Sticks and Stones: Chuck Leavell

Whether hugging trees or Rolling Stones, the piano man rocks

Chuck Leavell will perform three songs and participate in a Q&A session prior to the screening of the Rolling Stones documentary Shine A Light that kicks off the 2008 Coca-Cola Summer Film Festival. $7. Thurs., June 5. Mini-concert begins at 7 p.m. Screening at 7:30 p.m. The Fox Theatre, 660 Peachtree St. 404-881-2100. www.foxtheatre.org.

He looks more like a college professor than the keyboard player for the world’s greatest rock ‘n’ roll band. Chuck Leavell’s off-stage résumé backs up his look: conservationist, author, forest land manager and environmentalist, headquartered out of Macon’s Charlane Plantation, a hunting preserve and tree farm he and his wife Rose Lane have lived on and run since 1981.

But don’t let Leavell’s scholarly demeanor fool you. Since 1982, Chuck Leavell has toured and recorded with the Rolling Stones. Along the way, he found time to record with some of the biggest names in rock, including George Harrison and Eric Clapton. After the two-year “Bigger Bang” Stones tour ended in London in 2007, Leavell stayed behind to combine two of his passions, conservation and rock, putting together his own tour to raise awareness about environmental issues. The tour and ensuing live recording released in May, Live in Germany: Green Leaves and Blue Notes Tour 2007, doesn’t preach, however. It’s a rocking compilation of Stones classics (“Honky-Tonk Women,” “Tumbling Dice,”); other classic covers, including George Harrison’s “Here Comes the Sun,” and a nod to his Allman Brothers years with Dickey Betts’ “Jessica”; as well as his own compositions.

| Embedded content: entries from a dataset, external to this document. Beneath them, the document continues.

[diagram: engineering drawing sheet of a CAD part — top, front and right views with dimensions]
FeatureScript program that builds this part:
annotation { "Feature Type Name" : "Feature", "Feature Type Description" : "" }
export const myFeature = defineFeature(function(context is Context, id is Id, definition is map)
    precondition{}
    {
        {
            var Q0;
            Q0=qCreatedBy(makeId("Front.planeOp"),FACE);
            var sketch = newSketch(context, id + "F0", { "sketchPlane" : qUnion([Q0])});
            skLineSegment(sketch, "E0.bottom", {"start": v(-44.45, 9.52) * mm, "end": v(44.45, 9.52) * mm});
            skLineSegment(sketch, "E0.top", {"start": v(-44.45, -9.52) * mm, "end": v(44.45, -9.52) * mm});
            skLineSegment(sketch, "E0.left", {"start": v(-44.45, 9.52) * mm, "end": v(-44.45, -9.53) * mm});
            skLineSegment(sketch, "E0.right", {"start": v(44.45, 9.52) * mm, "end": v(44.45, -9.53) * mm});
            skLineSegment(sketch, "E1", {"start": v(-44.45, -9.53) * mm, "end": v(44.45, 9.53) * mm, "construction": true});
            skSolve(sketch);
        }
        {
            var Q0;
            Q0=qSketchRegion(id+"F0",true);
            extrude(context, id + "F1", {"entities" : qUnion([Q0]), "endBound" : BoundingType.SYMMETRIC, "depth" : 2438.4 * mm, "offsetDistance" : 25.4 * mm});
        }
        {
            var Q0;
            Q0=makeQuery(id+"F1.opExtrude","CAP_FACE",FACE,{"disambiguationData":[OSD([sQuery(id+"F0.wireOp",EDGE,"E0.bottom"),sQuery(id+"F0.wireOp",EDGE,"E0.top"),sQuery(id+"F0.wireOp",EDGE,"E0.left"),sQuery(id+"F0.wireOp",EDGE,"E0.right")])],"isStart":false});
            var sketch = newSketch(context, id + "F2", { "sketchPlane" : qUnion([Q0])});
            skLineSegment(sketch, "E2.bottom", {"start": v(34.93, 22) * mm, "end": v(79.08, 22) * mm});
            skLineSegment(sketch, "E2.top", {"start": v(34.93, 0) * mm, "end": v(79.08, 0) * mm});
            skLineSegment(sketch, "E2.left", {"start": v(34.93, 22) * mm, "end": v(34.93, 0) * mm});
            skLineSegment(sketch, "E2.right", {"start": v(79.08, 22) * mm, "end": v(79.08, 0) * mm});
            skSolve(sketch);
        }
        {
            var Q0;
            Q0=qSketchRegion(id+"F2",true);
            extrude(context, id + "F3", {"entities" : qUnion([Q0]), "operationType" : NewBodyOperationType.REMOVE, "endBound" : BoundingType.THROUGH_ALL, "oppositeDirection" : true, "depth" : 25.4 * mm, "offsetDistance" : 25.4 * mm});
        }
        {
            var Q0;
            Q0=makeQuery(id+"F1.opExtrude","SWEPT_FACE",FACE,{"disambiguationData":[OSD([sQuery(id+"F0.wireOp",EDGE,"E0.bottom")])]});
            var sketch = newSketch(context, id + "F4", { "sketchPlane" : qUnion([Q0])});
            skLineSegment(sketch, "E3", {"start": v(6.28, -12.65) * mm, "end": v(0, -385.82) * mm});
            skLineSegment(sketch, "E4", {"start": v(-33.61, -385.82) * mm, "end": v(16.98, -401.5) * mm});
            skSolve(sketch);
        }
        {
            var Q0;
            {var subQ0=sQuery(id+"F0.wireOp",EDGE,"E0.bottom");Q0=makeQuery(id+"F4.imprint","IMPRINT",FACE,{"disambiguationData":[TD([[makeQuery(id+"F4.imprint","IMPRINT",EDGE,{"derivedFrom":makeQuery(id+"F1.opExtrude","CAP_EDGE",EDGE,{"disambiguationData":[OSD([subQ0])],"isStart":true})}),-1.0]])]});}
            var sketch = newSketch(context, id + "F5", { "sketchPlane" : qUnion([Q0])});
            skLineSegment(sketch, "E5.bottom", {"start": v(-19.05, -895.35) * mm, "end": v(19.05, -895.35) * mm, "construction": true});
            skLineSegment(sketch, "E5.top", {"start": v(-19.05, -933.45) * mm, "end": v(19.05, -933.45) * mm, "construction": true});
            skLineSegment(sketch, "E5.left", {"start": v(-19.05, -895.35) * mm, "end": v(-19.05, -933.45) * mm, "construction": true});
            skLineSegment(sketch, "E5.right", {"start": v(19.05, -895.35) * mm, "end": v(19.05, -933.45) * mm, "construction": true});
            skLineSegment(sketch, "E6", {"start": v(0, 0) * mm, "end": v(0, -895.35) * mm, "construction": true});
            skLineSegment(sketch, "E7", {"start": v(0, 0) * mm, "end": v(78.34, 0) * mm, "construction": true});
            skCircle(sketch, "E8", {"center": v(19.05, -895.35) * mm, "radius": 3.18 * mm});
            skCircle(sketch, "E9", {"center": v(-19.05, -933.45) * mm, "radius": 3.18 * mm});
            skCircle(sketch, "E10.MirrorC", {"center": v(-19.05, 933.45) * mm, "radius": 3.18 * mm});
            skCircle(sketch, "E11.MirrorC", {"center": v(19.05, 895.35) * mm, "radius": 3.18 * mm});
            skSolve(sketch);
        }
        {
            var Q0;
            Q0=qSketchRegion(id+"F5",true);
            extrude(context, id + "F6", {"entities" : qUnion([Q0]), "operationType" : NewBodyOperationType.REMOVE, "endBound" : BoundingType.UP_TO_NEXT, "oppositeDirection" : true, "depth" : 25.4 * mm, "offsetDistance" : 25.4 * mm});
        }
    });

But his main employer is still the Stones. He describes his role with the band as musical navigator. “I have to find that happy medium groove to keep everybody happy.”

That includes standing up for himself when the Stones jumped in on a riff he came up with and was playing in the studio that became “Back to Zero” while recording ‘86’s Dirty Work. After Jagger howled some impromptu lyrics, Keith, Charlie and Ronnie wandered in and started jamming along. Jagger scribbled some more lyrics down and wanted to record it the next day. Leavell told Jagger right away he wanted a writers’ credit and Jagger agreed. “It was my goal to be very clear up front,” Leavell says. “One of the reasons we have a good relationship is because it’s up front, everything’s on the table.”

Leavell is used to defusing potentially prickly situations, as he proved in 1972 when he joined the Allman Brothers shortly after Duane Allman’s death. “A lot of fans scratched their heads when they heard it was gonna be a piano player and not a guitar player,” Leavell says. “Personally that helped me. I felt zero pressure because it was certainly not like I was replacing Duane Allman because I’m not sure that could ever be done.” The pianist helped guide the Allmans in a new direction until their breakup in 1976, when he formed Sea Level.

Some tagged his follow-up band Southern jazz, but Sea Level was closer to thinking man’s Southern rock. Leavell says Allman percussionist Jaimoe turned him onto Miles Davis, Coltrane and Ahmad Jamal. “There was an influence of jazz,” he says, “but the influence was stronger from the blues and funk idioms.”

Leavell’s musical wanderings helped him land the Stones gig. “In ‘81, when they came to Atlanta they did an unannounced show at the Fox Theatre and Stones keyboard player Ian Stewart called me up and asked if I would be interested in sitting in.” Leavell felt he aced the audition and was surprised when Faces keyboard player Ian McLagan was picked for the U.S. leg of the tour. “McLagan had been with the guys already, and he was a good friend of Ronnie Wood. I think there might have been a little bit of politics there,” Leavell says with a chuckle. When the European leg started up in ‘82, Leavell got the nod and has been there ever since.

For the last 30 years, Chuck Leavell’s piano has served as his passion and his pulpit, allowing him to pursue his conservation program while sharing timeless music on a worldwide stage.

“The resource of wood is the most precious resource we have: it’s organic, natural, renewable. It cleans our air; it cleans our water. So many wonderful things come from the resource – like my piano,” he says, laughing.

In Leavell’s hands, that’s a resource the Stones – as well as a legion of fans – would fight to preserve.